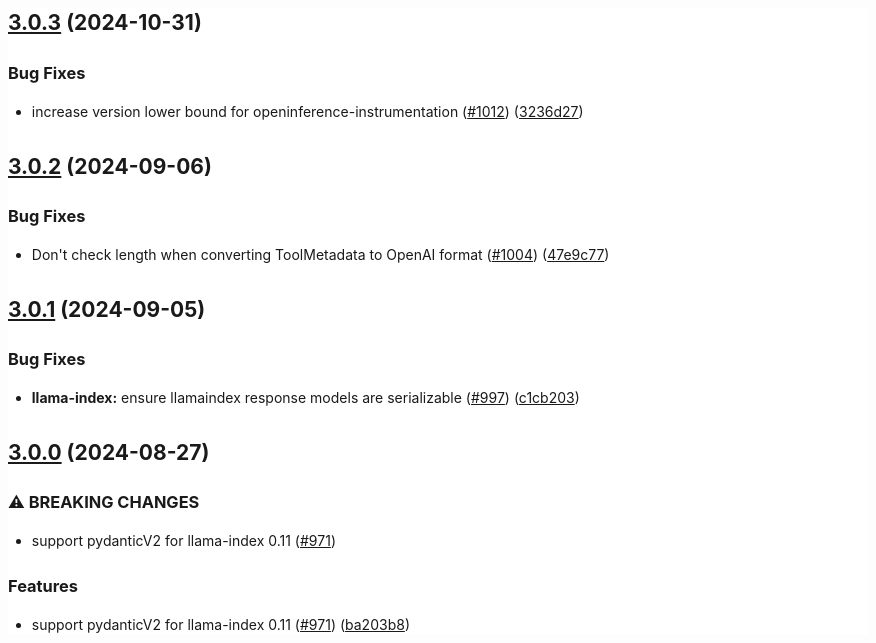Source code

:## [3.0.3](https://github.com/Arize-ai/openinference/compare/python-openinference-instrumentation-llama-index-v3.0.2...python-openinference-instrumentation-llama-index-v3.0.3) (2024-10-31)


### Bug Fixes

* increase version lower bound for openinference-instrumentation ([#1012](https://github.com/Arize-ai/openinference/issues/1012)) ([3236d27](https://github.com/Arize-ai/openinference/commit/3236d2733a46b84d693ddb7092209800cde8cc34))

## [3.0.2](https://github.com/Arize-ai/openinference/compare/python-openinference-instrumentation-llama-index-v3.0.1...python-openinference-instrumentation-llama-index-v3.0.2) (2024-09-06)


### Bug Fixes

* Don't check length when converting ToolMetadata to OpenAI format ([#1004](https://github.com/Arize-ai/openinference/issues/1004)) ([47e9c77](https://github.com/Arize-ai/openinference/commit/47e9c779c9ccc464faa30c2ad3637028cfe6cc80))

## [3.0.1](https://github.com/Arize-ai/openinference/compare/python-openinference-instrumentation-llama-index-v3.0.0...python-openinference-instrumentation-llama-index-v3.0.1) (2024-09-05)


### Bug Fixes

* **llama-index:** ensure llamaindex response models are serializable ([#997](https://github.com/Arize-ai/openinference/issues/997)) ([c1cb203](https://github.com/Arize-ai/openinference/commit/c1cb203f1230d9aa3557736deb7b7f6fe310acca))

## [3.0.0](https://github.com/Arize-ai/openinference/compare/python-openinference-instrumentation-llama-index-v2.2.4...python-openinference-instrumentation-llama-index-v3.0.0) (2024-08-27)


### ⚠ BREAKING CHANGES

* support pydanticV2 for llama-index 0.11 ([#971](https://github.com/Arize-ai/openinference/issues/971))

### Features

* support pydanticV2 for llama-index 0.11 ([#971](https://github.com/Arize-ai/openinference/issues/971)) ([ba203b8](https://github.com/Arize-ai/openinference/commit/ba203b8bb16c73113c273516d0a4bf7b0d553bf1))
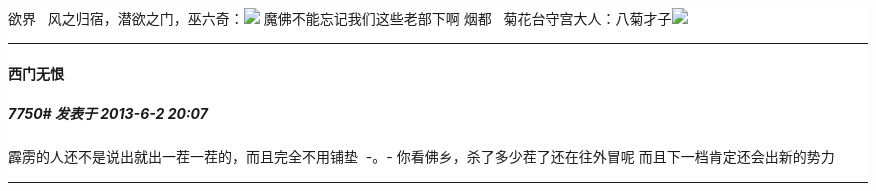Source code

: 欲界   风之归宿，潜欲之门，巫六奇：<img src="https://static.saraba1st.com/image/smiley/face/27.gif" referrerpolicy="no-referrer"> 魔佛不能忘记我们这些老部下啊
烟都   菊花台守宫大人：八菊才子<img src="https://static.saraba1st.com/image/smiley/face/33.gif" referrerpolicy="no-referrer">


-----

####  西门无恨  
##### 7750#       发表于 2013-6-2 20:07


霹雳的人还不是说出就出一茬一茬的，而且完全不用铺垫  -。- 你看佛乡，杀了多少茬了还在往外冒呢
而且下一档肯定还会出新的势力


-----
□ □ □ □ □ □ □
**Your objective**
Copy each line from the entries above that has the word "smiley" in it.

**Written response**
: 欲界   风之归宿，潜欲之门，巫六奇：<img src="https://static.saraba1st.com/image/smiley/face/27.gif" referrerpolicy="no-referrer"> 魔佛不能忘记我们这些老部下啊
烟都   菊花台守宫大人：八菊才子<img src="https://static.saraba1st.com/image/smiley/face/33.gif" referrerpolicy="no-referrer">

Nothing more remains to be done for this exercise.